A Phase III trial of Rhythm Pharmaceuticals’ Imcivree (setmelanotide) failed to meet its primary endpoints in four rare, genetically driven obesities of the MC4R pathway.
In the EMANATE trial (NCT05093634), there were four genetic substudies conducted in patients with obesity due to a heterozygous (Hets) variant of the POMC/PCSK1 gene, the LEPR gene, the SRC1 (NCOA1) gene, or the SH2B1 gene. Patients were randomised to receive Imcivree or placebo for 52 weeks.
The primary endpoint was the difference in BMI pre- and post-treatment. In the POMC/PCSK1 Hets, there was a 4.3% placebo-adjusted reduction in BMI and in the LEPR Hets cohort, a 3.6% placebo-adjusted reduction in BMI was reported. In the SRC1 (NCOA1) population, there was a 4.0% placebo-adjusted reduction and in the SH2B1 population, there was a 1.7% placebo-adjusted reduction in BMI. None of these were statistically significant.
There had been a very high drop out rate in the trial, the company confirmed during an investor call. As a result, when using post hoc analysis using last observation carried forward for missing values, Imcrivee achieved statistically significant and clinically meaningful BMI reductions in the modified intent-to-treat patient populations in the POMC/PCSK1 Hets (5.5%) and SRC1 (6.2%). The company will not be presenting this data to regulators.
No new safety signals were observed with Imcrivee, and the safety profile was consistent with prior clinical studies and commercial experience. The most common treatment-emergent adverse events (TEAEs) included skin hyperpigmentation, injection site reactions, nausea, vomiting, and headache.

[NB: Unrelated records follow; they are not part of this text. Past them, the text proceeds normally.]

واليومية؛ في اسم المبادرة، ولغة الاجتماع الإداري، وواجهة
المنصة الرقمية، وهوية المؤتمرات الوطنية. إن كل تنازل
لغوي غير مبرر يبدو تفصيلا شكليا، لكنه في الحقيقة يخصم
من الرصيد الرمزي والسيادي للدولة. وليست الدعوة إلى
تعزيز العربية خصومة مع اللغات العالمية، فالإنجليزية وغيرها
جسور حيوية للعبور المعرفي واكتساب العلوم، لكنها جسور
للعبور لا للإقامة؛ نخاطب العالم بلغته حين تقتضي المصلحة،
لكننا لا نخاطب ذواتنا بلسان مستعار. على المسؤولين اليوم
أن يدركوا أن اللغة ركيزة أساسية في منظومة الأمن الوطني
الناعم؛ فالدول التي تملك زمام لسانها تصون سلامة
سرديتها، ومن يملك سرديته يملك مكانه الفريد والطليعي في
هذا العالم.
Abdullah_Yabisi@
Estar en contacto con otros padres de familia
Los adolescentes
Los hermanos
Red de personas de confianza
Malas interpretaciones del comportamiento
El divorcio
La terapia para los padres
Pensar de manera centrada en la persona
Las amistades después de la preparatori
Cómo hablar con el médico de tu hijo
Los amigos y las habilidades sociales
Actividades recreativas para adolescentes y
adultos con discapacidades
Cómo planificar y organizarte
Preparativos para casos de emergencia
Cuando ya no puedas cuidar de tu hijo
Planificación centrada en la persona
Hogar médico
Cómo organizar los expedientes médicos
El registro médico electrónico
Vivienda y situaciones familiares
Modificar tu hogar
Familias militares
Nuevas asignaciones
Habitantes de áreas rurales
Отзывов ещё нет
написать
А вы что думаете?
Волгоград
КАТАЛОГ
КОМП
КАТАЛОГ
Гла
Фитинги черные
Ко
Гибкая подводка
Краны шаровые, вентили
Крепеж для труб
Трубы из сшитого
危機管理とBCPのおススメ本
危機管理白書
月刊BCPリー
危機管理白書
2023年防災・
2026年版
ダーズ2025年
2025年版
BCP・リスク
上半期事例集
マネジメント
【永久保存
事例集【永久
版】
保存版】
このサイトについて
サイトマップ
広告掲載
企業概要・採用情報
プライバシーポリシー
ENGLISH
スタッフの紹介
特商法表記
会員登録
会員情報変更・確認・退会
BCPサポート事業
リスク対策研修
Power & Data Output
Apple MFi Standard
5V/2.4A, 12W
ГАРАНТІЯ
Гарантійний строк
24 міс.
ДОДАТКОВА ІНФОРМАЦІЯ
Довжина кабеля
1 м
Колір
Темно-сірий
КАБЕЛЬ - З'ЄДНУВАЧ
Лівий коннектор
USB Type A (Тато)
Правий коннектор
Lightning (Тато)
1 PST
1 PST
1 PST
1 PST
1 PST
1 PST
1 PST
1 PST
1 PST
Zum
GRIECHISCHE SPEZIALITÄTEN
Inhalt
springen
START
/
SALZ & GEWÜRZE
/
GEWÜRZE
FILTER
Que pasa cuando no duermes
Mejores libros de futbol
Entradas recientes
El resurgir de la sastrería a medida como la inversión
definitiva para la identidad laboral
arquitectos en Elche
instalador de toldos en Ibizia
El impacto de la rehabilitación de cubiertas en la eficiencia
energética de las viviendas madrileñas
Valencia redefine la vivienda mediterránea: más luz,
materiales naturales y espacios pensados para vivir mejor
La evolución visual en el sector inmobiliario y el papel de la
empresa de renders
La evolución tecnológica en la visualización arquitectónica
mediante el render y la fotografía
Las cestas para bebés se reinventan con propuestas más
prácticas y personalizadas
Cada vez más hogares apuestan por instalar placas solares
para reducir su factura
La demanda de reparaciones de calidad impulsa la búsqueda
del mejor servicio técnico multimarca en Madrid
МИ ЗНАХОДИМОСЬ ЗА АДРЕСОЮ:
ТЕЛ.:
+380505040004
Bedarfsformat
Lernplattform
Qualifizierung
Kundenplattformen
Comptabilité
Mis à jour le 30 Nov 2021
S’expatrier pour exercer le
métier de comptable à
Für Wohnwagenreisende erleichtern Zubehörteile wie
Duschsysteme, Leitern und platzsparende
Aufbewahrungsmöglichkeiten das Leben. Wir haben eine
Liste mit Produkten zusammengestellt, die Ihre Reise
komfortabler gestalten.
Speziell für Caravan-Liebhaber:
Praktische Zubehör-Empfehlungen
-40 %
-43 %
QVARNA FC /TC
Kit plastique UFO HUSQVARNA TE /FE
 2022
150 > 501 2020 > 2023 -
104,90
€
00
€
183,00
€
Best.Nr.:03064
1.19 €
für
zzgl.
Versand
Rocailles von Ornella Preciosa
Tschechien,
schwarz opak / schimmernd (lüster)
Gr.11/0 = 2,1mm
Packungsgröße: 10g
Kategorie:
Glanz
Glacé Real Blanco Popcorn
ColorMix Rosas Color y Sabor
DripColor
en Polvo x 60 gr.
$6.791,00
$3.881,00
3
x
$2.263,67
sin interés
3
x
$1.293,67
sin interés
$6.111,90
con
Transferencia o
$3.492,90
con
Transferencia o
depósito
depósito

Dr David Meeker, CEO of Rhythm Pharmaceuticals, said: “While we are disappointed the EMANATE substudies did not meet their primary endpoint, we are encouraged by compelling signals from additional analyses of the heterozygous POMC/PCSK1 and SRC1 substudies and learnings that sharpen our ability to identify true loss-of-function variants and inform the development of our next-generation MC4R agonists in rare genetically driven obesity indications.”
As a result, Rhythm will continue the analysis of the EMANATE dataset and evaluate potential development paths forward with SRC1 (NCOA1) and POMC with its next-generation MC4R agonists bivamelagon and RM-718.
This trial failure comes shortly before the US Food and Drug Administration (FDA) is set to issue an approval decision on Imcivree in a non-genetic obesity indication – acquired hypothalamic obesity, following a delay to the decision in November 2025.
The drug was first approved in November 2020 for patients six years of age and older with POMC, PCSK1 or LEPR deficiencies. Another approval came in June 2022 for use in patients with Bardet-Biedl syndrome, a rare type of genetic disorder.